--- Excerpted text Enclosed Below ---

Mobile devices are incredibly powerful tools for engaging customers. Providing a host of unique features such as location-based GPS signals, social media integration, wireless connectivity, and camera integration, mobile platforms have become a ubiquitous presence in everyday life. Consumers use mobile devices for a variety of activities and purposes including communication, entertainment, information gathering, and commerce. Mobile usage has become so popular that mobile web traffic has exceeded traditional desktop traffic. Mobile devices were responsible for 60% of all video views in 2017 (Williams, 2018). In 2018, 40% of all ecommerce purchases during the holiday season were made on a smartphone (Smith, 2019). To satisfy the demand, retailers are now focusing heavily on mobile media integration that includes creation of mobile websites and apps, messaging on mobile platforms, mobile advertising, coupon transactions, and customer service. This can lead to higher customer engagement with the company and can yield a better return on investment (Dickinger & Kleijnen, 2008).

A key attributing factor to a customer’s level of engagement with mobile media is its usability. Usability is the overall level of effort required and satisfaction gained from using an interface. Usability specifically measures attributes like ease of use, learning and recall times, error rates, efficiency levels, and general user satisfaction (Budiu & Nielsen, 1992). Greater levels of usability are associated with lower levels of difficulty in operation; therefore, usability is traditionally considered a predictor for continued use of software (Teo, 2006). This has translated over to the mobile environment; in one study on the role of usability in mobile banking, usability was found to have positive impact on customer satisfaction and company preference for future interactions (Thakur, 2014). Over 70% of users are more likely to revisit sites that are tailored to be mobile-friendly (Miller, 2012). Usability and the User Experience (UX) is a component of the Customer Experience (CX) and plays a significant role in the reputation of a brand and customers’ loyalty to the brand (Lowden, 2014).

Unfortunately, mobile media faces significant usability challenges. Studies show that desktop sites exhibit poor usability metrics when accessed on mobile devices (Gallant, Boone, & LaRoche, 2014). A mobile device contains operational factors that can affect cognition, create distraction, limit efficiency, and inhibit usability. There are inherently more distractions that have negative impacts on both usability and performance (Deegan, 2014). Smaller screen sizes necessitate serious consideration for content inclusion. One study revealed that having to enlarge a mobile screen to touch a link or button is the single most frustrating usability issue for mobile users (Silver, 2016). Another revealed that 69% of users find that “excessive form field requirements” will stop them from completing general inquiry form (KoMarketing, 2016). In an environment where screen real estate is premium, the decision about which elements to keep requires an understanding of the usability implications.

Sites that do not adapt to mobile landscape are finding themselves losing a larger share of audience and revenue. They force mobile users to rely on features like browser zooming to interact with media on a smaller screen (Budiu, 2016). Even those that do consider mobile may be simply porting content without taking usability into account. Usability is often overlooked due to time and budget constraints. Although users prefer mobile-friendly or mobile-tailored webpages, only larger organizations can typically afford to maintain both desktop and mobile versions of their content. What options are available to smaller media companies and entrepreneurs? What techniques and strategies can help mobile media content providers reach their target audience without forgoing usability? Media managers cannot simply assume that media generated for one platform will succeed on another.

--- End of Enclosed Excerpted text ---
--- Data for this task Enclosed Below ---

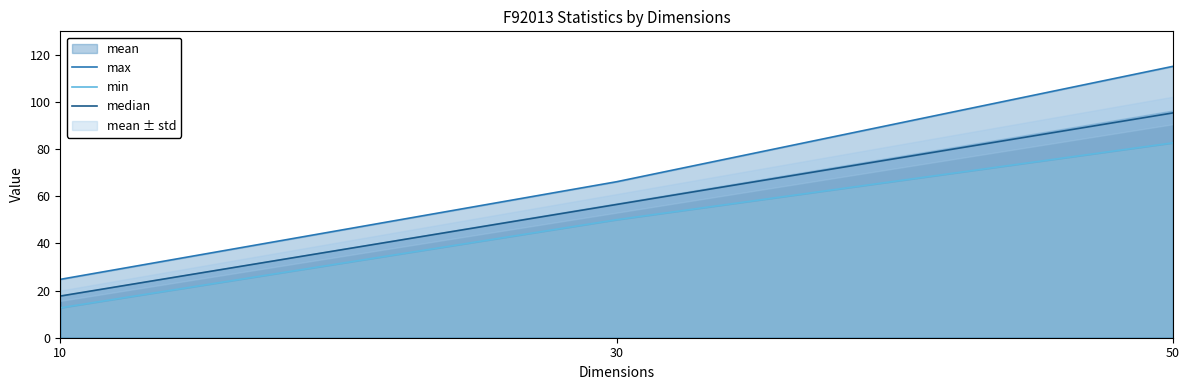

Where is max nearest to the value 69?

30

--- End of Enclosed Data for this task ---
--- Data for this task Enclosed Below ---

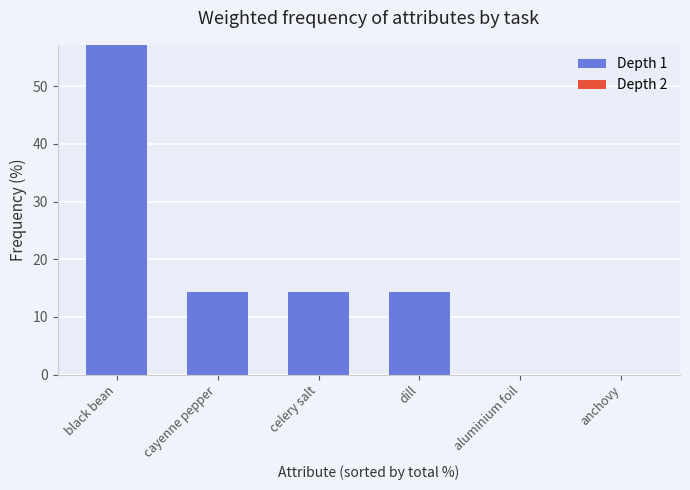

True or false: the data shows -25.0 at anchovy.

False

--- End of Enclosed Data for this task ---
--- Data for this task Enclosed Below ---

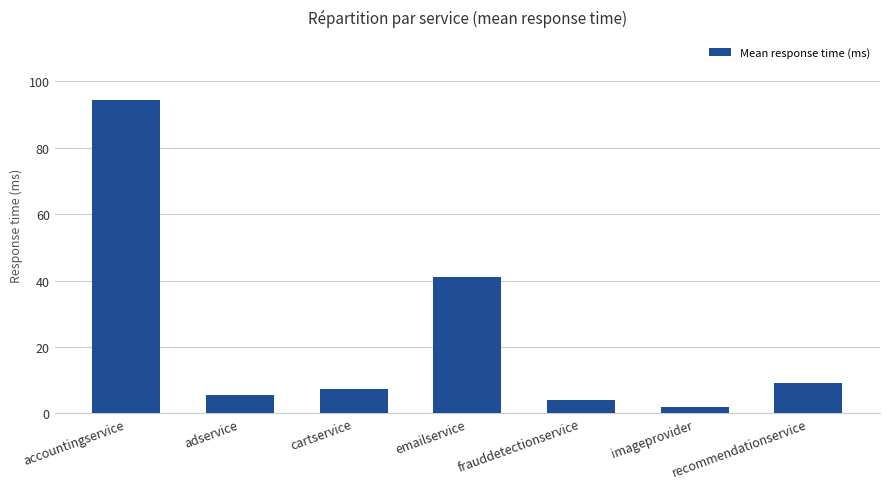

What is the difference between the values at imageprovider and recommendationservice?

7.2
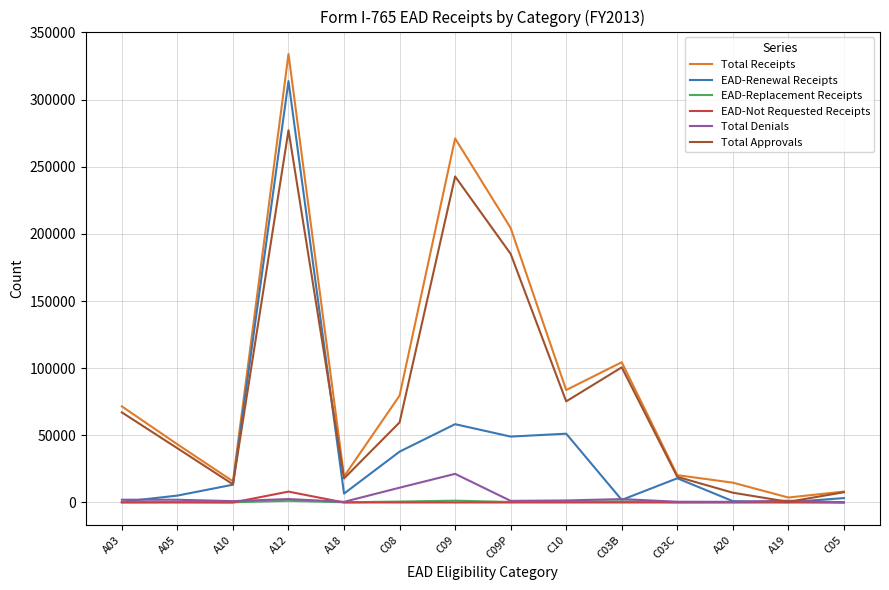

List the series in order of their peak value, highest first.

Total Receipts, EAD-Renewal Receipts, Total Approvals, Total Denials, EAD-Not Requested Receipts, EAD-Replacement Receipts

--- End of Enclosed Data for this task ---

_Required tasks_.
**a.** Please answer these questions from the text on mobile usability, one line each:
(i) What share of all video views did mobile devices account for in 2017?
(ii) According to one study, what is the single most frustrating usability issue for mobile users?
(iii) What does the text say often causes usability to be overlooked?
**b.** In the rows, lay out the stretch from the line containing "List the series" through the line containing "Total Receipts, EAD-Renewal" as a JSON list of strings, one string per line and blank lines omitted.

_Answers below_.
**a.**
(i) 60%
(ii) Having to enlarge a mobile screen to touch a link or button
(iii) Time and budget constraints

**b.**
[
  "List the series in order of their peak value, highest first.",
  "Total Receipts, EAD-Renewal Receipts, Total Approvals, Total Denials, EAD-Not Requested Receipts, EAD-Replacement Receipts"
]